“We have opened the door to a new room,” says Professor Christof Wöll, Director of KIT Institute of Functional Interfaces (IFG). “This new application of metal-organic framework compounds is the beginning only. The end of this development line is far from being reached,” the physicist emphasizes.
Metal-organic frameworks, briefly called MOFs, consist of two basic elements, metal node points and organic molecules, which are assembled to form microporous, crystalline materials. For about a decade, MOFs have been attracting considerable interest of researchers, because their functionality can be adjusted by varying the components. “A number of properties of the material can be changed,” Wöll explains. So far, more than 20,000 different MOF types have been developed and used mostly for the storage or separation of gases.

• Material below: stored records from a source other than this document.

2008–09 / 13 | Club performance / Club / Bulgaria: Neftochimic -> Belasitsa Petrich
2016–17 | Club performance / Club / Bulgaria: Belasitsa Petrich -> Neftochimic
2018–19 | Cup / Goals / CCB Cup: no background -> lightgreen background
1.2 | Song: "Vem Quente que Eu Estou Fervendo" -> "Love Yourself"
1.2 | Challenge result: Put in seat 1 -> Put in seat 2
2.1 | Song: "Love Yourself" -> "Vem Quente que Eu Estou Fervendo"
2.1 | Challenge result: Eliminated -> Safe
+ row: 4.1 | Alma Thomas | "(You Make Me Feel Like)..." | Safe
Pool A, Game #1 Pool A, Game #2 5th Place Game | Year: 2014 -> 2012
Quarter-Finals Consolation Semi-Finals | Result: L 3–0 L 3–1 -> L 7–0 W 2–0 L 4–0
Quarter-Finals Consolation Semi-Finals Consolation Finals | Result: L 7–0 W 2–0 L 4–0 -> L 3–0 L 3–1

The team of scientists under the direction of KIT has now produced MOFs based on porphyrines. These porphyrine-based MOFs have highly interesting photophysical properties: Apart from a high efficiency in producing charge carriers, a high mobility of the latter is observed. Computations made by the group of Professor Thomas Heine from Jacobs University Bremen, which is also involved in the project, suggest that the excellent properties of the solar cell result from an additional mechanism – the formation of indirect band gaps – that plays an important role in photovoltaics. Nature uses porphyrines as universal molecules e.g. in hemoglobin and chlorophyll, where these organic dyes convert light into chemical energy. A metal-organic solar cell produced on the basis of this novel porphyrine-MOF is now presented by the researchers in the journal Angewandte Chemie (Applied Chemistry). The contribution is entitled “Photoinduzierte Erzeugung von Ladungsträgern in epitaktischen MOF-Dünnschichten: hohe Leistung aufgrund einer indirekten elektronischen Bandlücke?” (photo-induced generation of charge carriers in epitactic MOF-thin layers: high efficiency resulting from an indirect electronic band gap?).
“The clou is that we just need a single organic molecule in the solar cell,” Wöll says. The researchers expect that the photovoltaic capacity of the material may be increased considerably in the future by filling the pores in the crystalline lattice structure with molecules that can release and take up electric charges.
By means of a process developed at KIT, the crystalline frameworks grow in layers on a transparent, conductive carrier surface and form a homogeneous thin film, so-called SURMOFs.
“The SURMOF process is suited in principle for a continuous manufacturing process and also allows for the coating of larger plastic carrier surfaces,” Wöll says.
Thanks to their mechanical properties, MOF thin films of a few hundred nanometers in thickness can be used for flexible solar cells or for the coating of clothing material or deformable components. While the demand for technical systems converting sunlight into electricity is increasing, organic materials represent a highly interesting alternative to silicon that has to be processed at high costs before it can be used for the photoactive layer of a solar cell.